The vomit spills onto the clean bed linen. Mr. Williams jumps into action with towels and buckets, but the damage is done.
I lie, helpless, in a pool of damp red, clouds of dirty, stinking pink surround me and I can feel dribble hanging from my chin.
Mr. Williams starts to talk. I think he does it to change the subject, to pretend that I am not covered in my own sick and incapable of doing anything about it. The stench of putrid wine and acid feels right, feels like it fits.
My life is over.
“I’d come by the shop to see if you were back.” He is rubbing the sheet with the corner of a towel. It makes no difference to the color.
“I looked through the window and assumed you’d been burgled. Burgled? Vandalized? I don’t know. Something.” He drops his head down so that he isn’t looking at me. “There was chaos, smashed instruments everywhere. The glass front of the counter was shattered, smashed to smithereens with everything else.”

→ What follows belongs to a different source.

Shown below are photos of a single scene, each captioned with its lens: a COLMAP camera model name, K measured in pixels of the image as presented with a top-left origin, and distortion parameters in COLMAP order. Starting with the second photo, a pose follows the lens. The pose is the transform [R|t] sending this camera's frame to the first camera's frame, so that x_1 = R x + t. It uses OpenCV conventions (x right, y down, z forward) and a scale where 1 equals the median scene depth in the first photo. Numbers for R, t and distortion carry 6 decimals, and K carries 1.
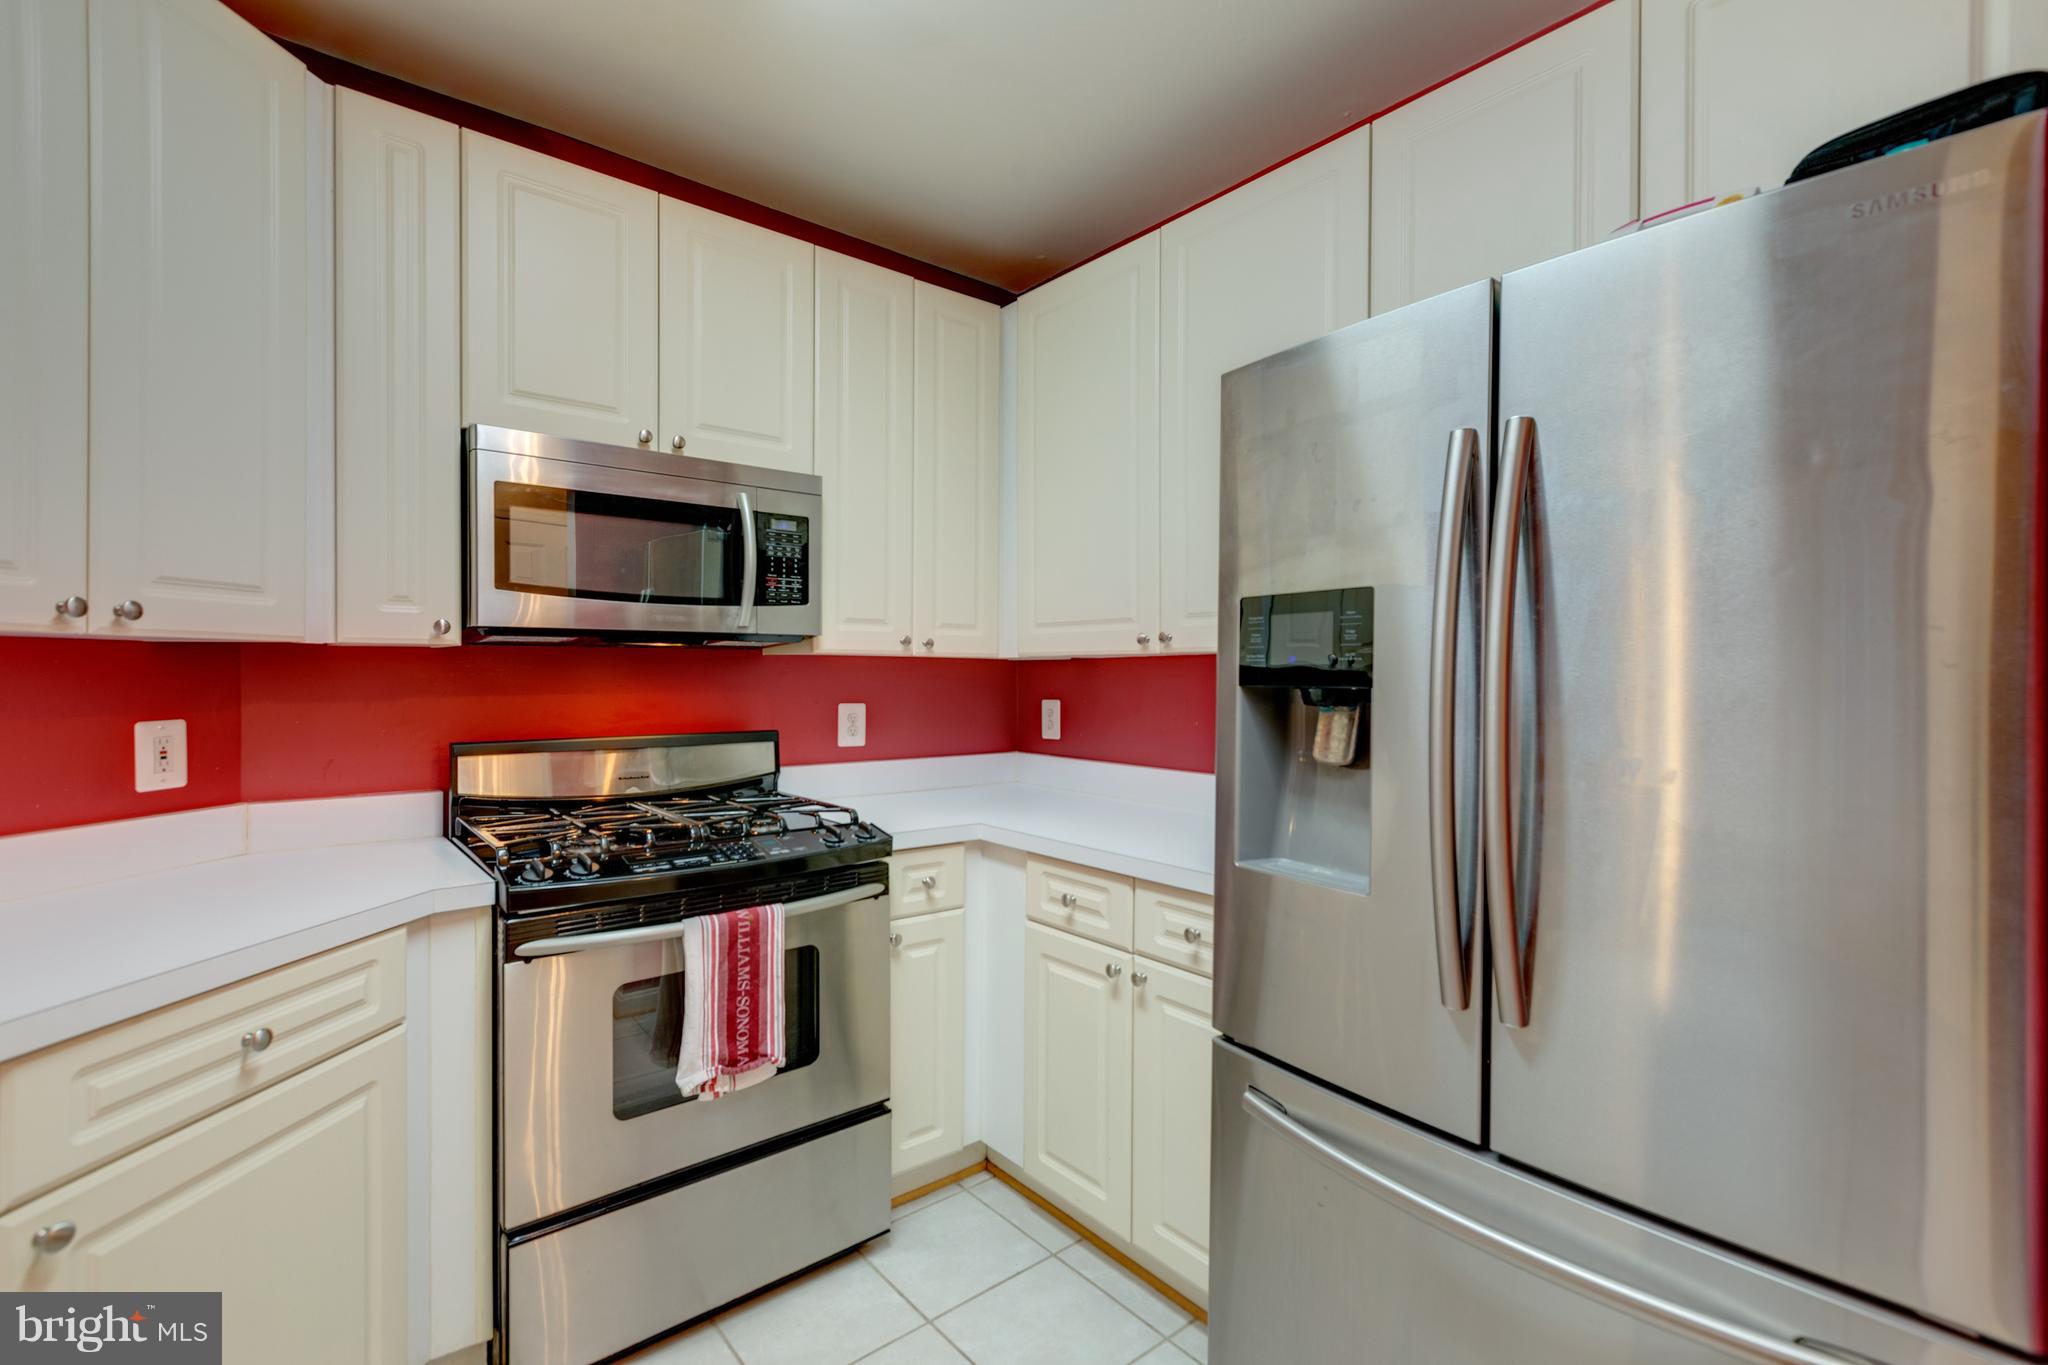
lens RADIAL K [[919.1, 0, 1023.7], [0, 919.1, 678.1], [0, 0, 1]] dist [0.004541, 0.000430]
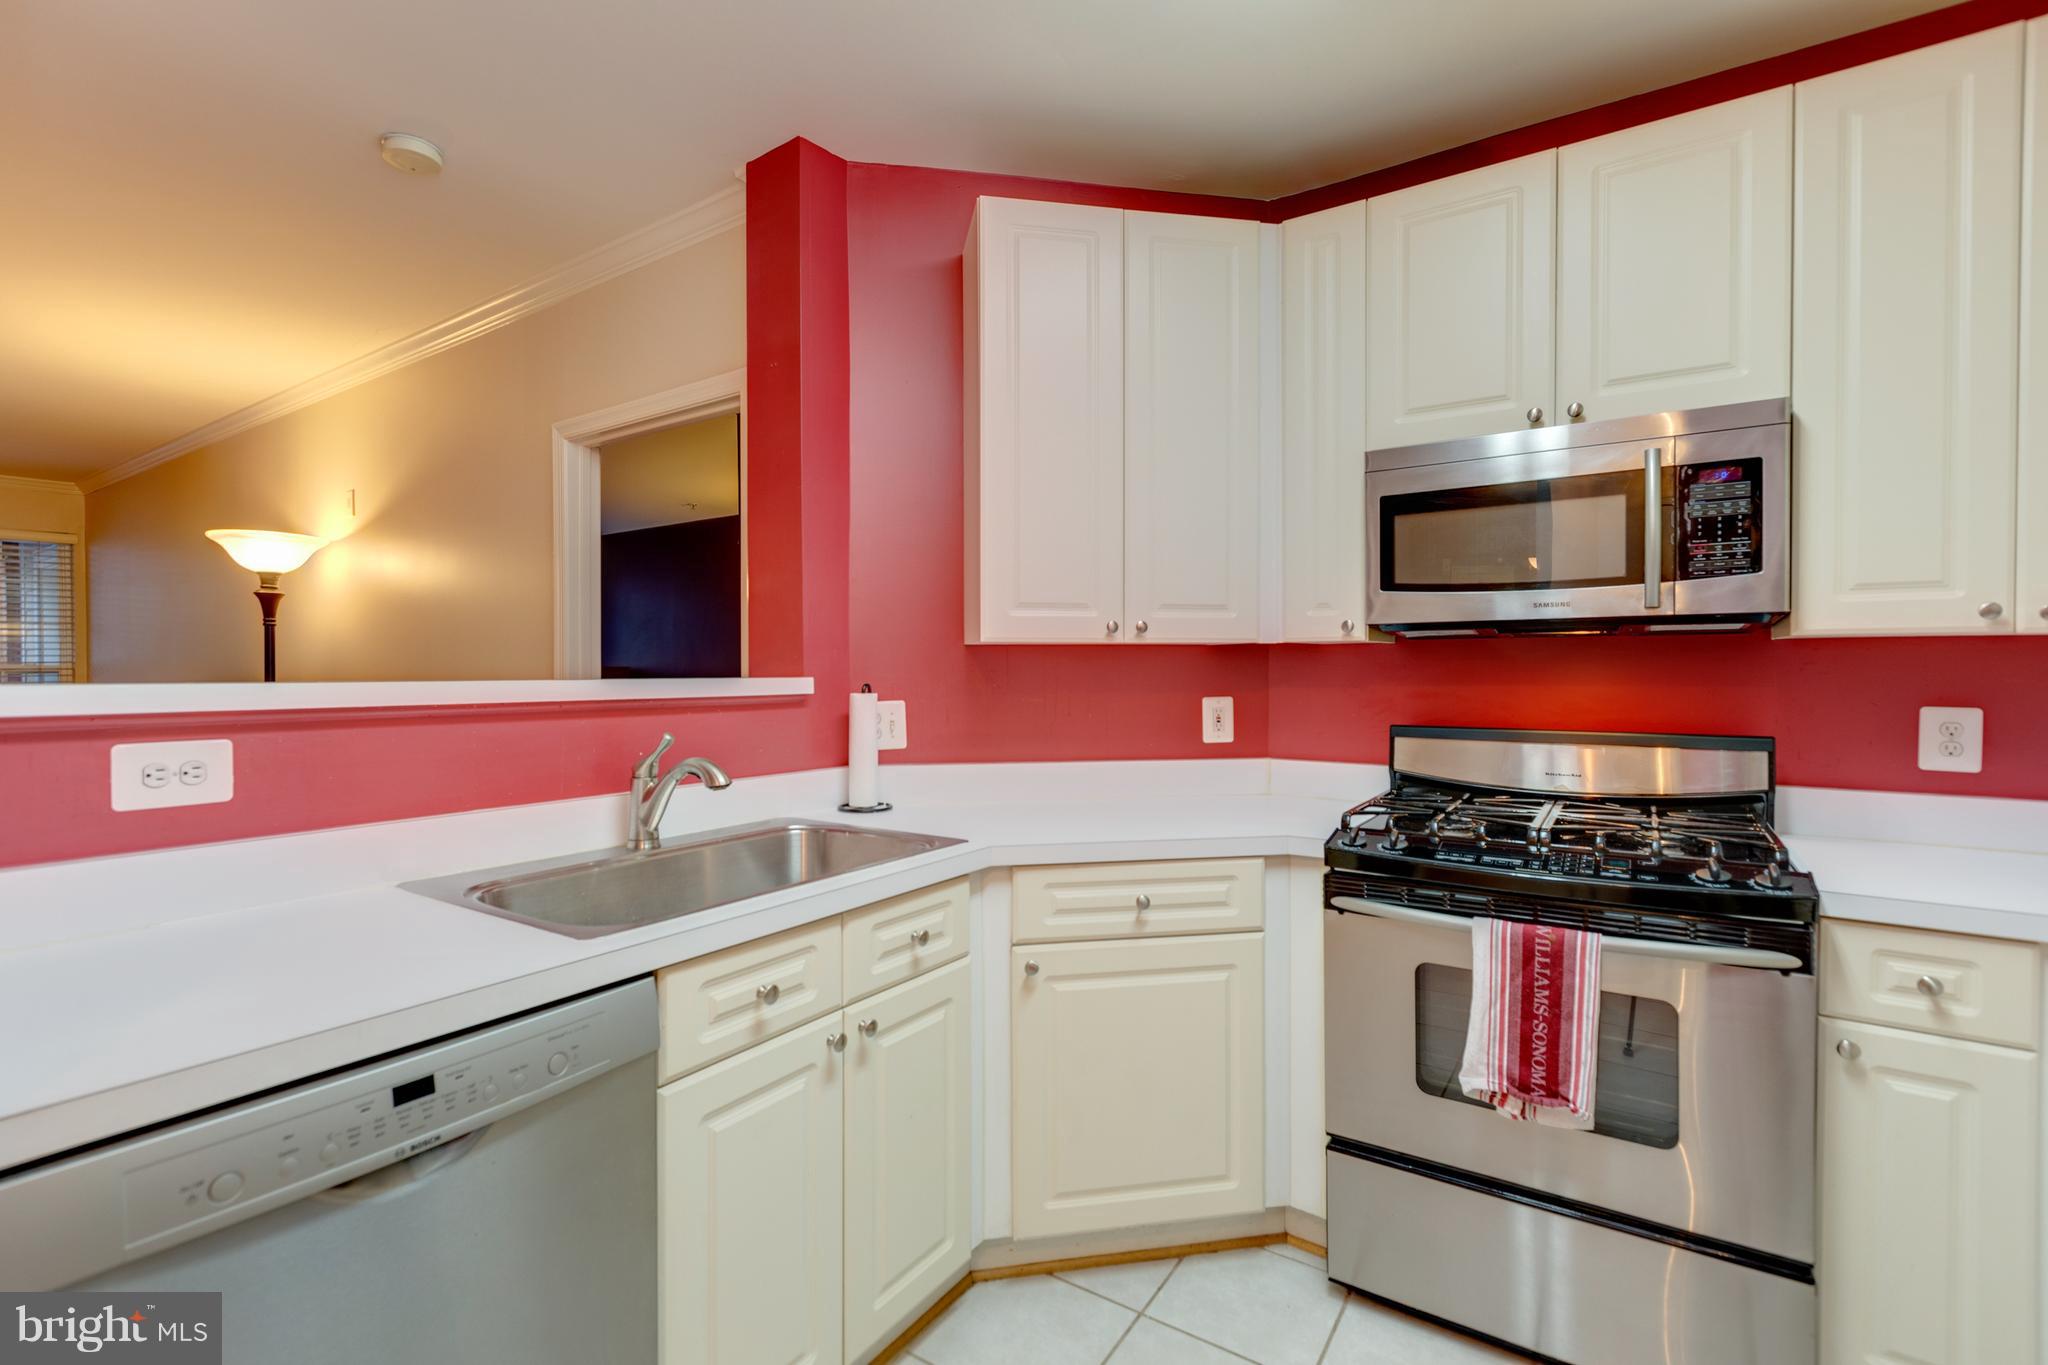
lens RADIAL K [[919.1, 0, 1025.7], [0, 919.1, 677.5], [0, 0, 1]] dist [0.004541, 0.000430]
pose [[0.291834, 0.007791, -0.956437, 0.373057], [-0.000977, 0.999969, 0.007847, 0.001911], [0.956469, -0.001355, 0.291832, 0.231423]]
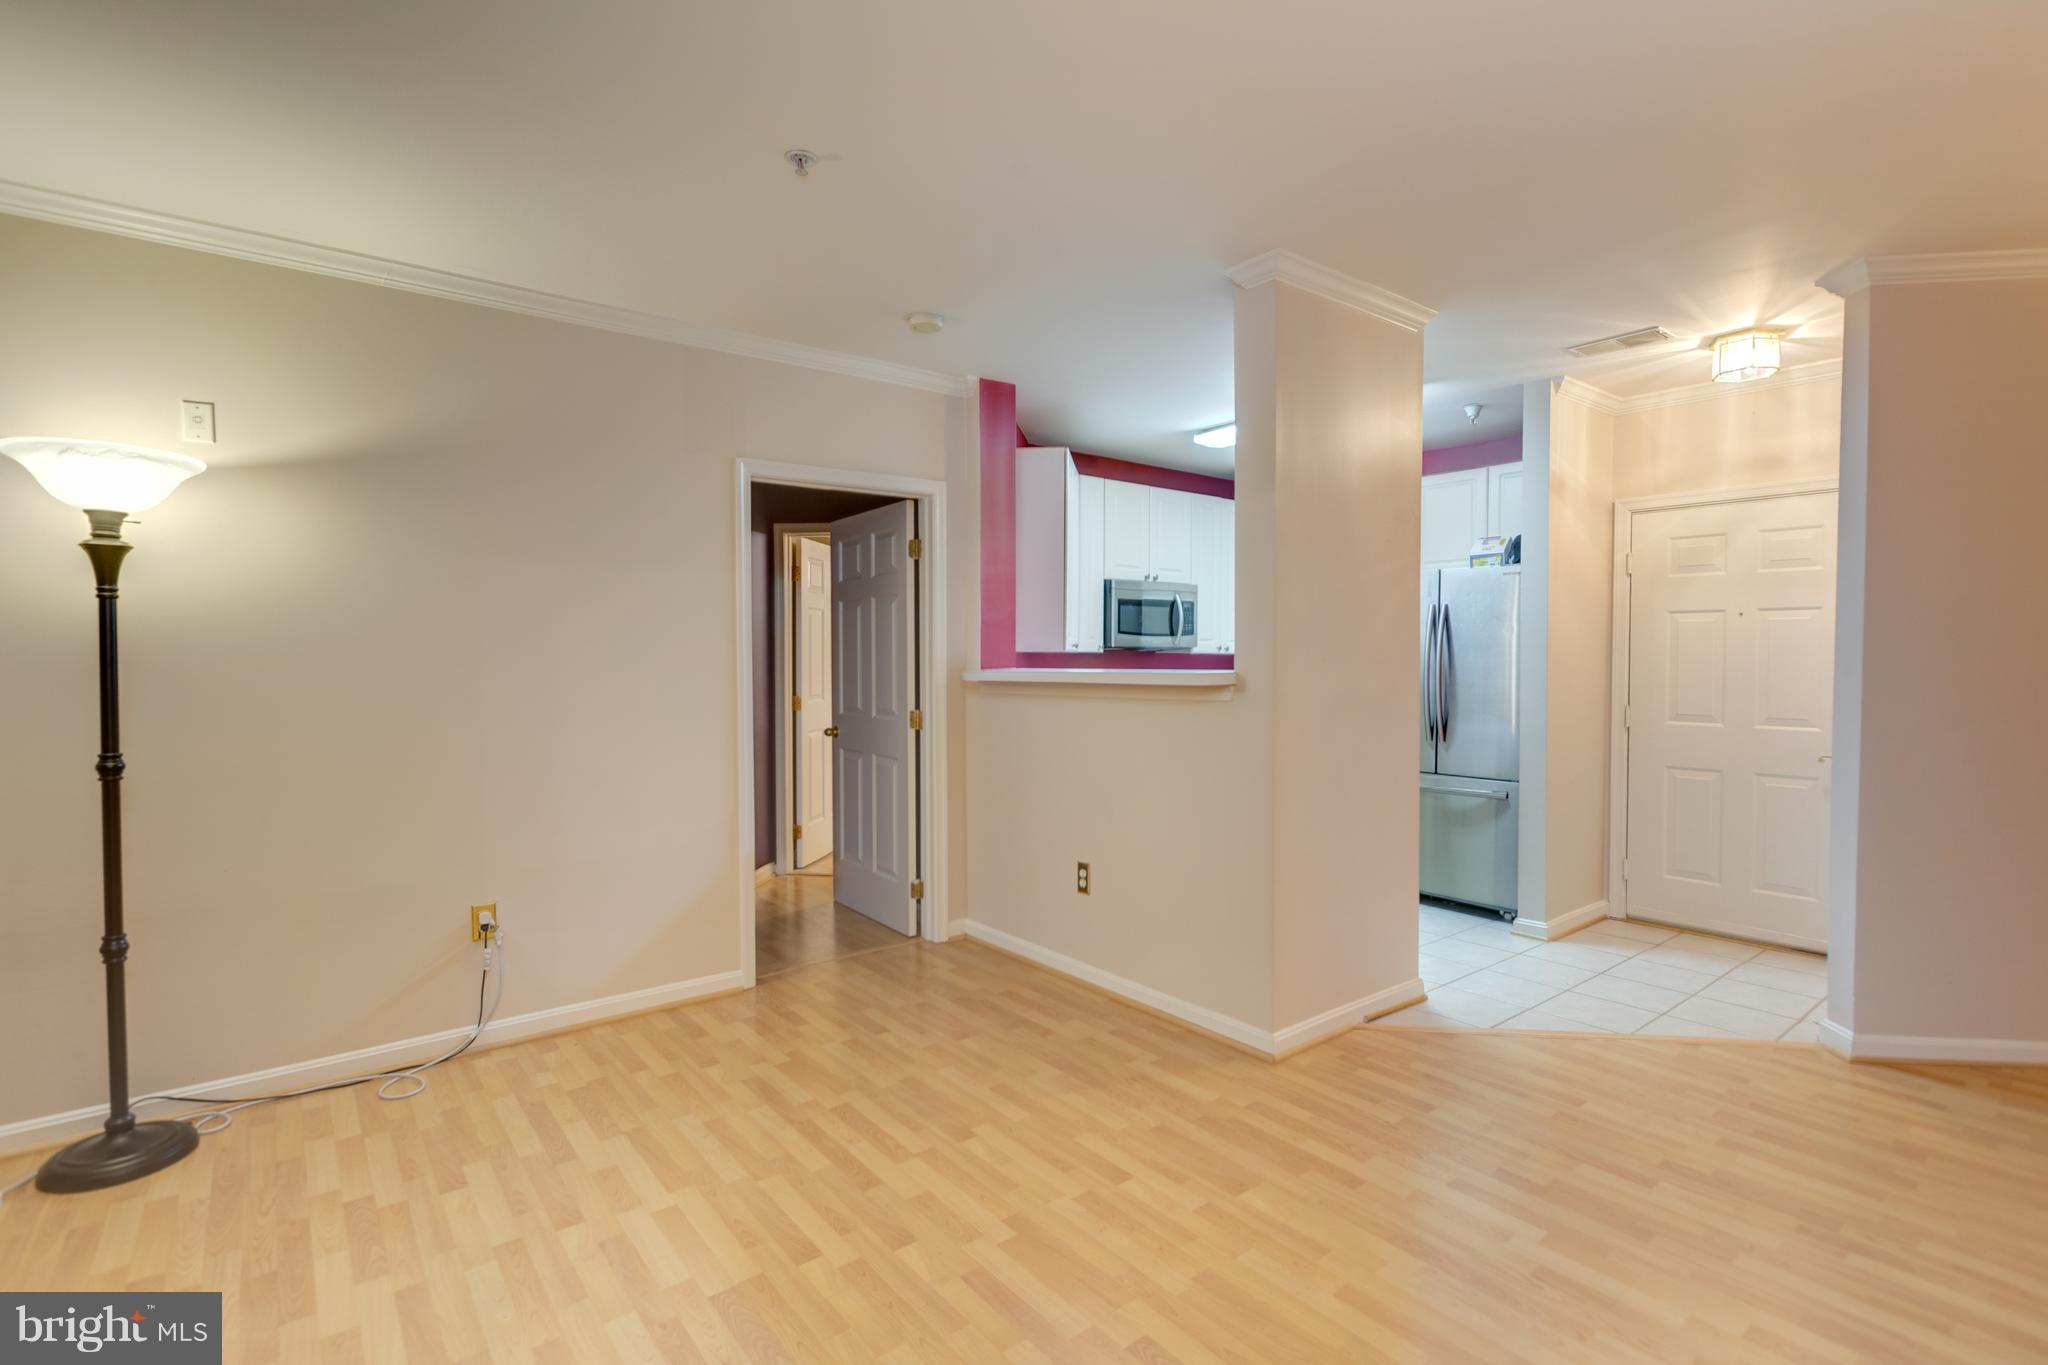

Nadia’s disembodied voice comes up the stairs. She’s shouting something about bread and ovens. Mr. Williams walks over to the door and calls down some instructions. I don’t care what they are, I just want her to stay downstairs, to stay away from me.
I start to cry, although I don’t know whom I’m crying for or why. It is a totally pointless exercise and it will bring nothing back.
“So I called the police,” Mr. Williams continues. He wipes my pillow with the towel but leaves the spit drying on my face. My jaw is slack and open like a doll.
“The police broke in and that’s when we found you.” He stands and folds up the towel. “The ambulance came, but they were fairly certain you had just drunk yourself unconscious. We brought you back here last night after they’d had a good look at you in the hospital.”
“ ‘We’?” I wonder, just for a moment, if “we” means David.
“Nadia. One of her friends saw the police cars and called her. She and I took turns watching you during the night.”
Flakes of wood and shards of varnish drop into my memory as he speaks. The screams of strings snapping and the wailing of the fractured wood won’t leave me. I am fighting for breath.
“I called a locksmith; they’ve made good the shop front . . .”
He was obviously going to add that everything is safe, before his voice trailed off as he realized there is nothing left to save. I have destroyed it.
“Mr. Williams?”
This is the worst of my pain. This is the worst moment of my life.
“Alan’s violin? It was on the workbench.”
He shakes his head. It is one death too many; there are no words.
* * *
Nadia speaks in whispers through the dark. Her voice is soft but intended to wake me up. She calls my name gently and sits down on the edge of my bed.
“Are you awake?”
“Yes.”
She lies back on the pillow, on top of the covers, and shuffles herself down the bed so she is lying next to me, perched on the very edge.
“I was really scared.”
I haven’t heard this voice for years. The angry fledgling-adult Nadia is gone; this is the voice from inside her, beneath the barricade. “I thought you were going to die.”
“I’m really sorry.”
She sniffs and I can hear that she is stifling tears. I tug the corner of the thick duvet. I feel the weight of her in its resistance.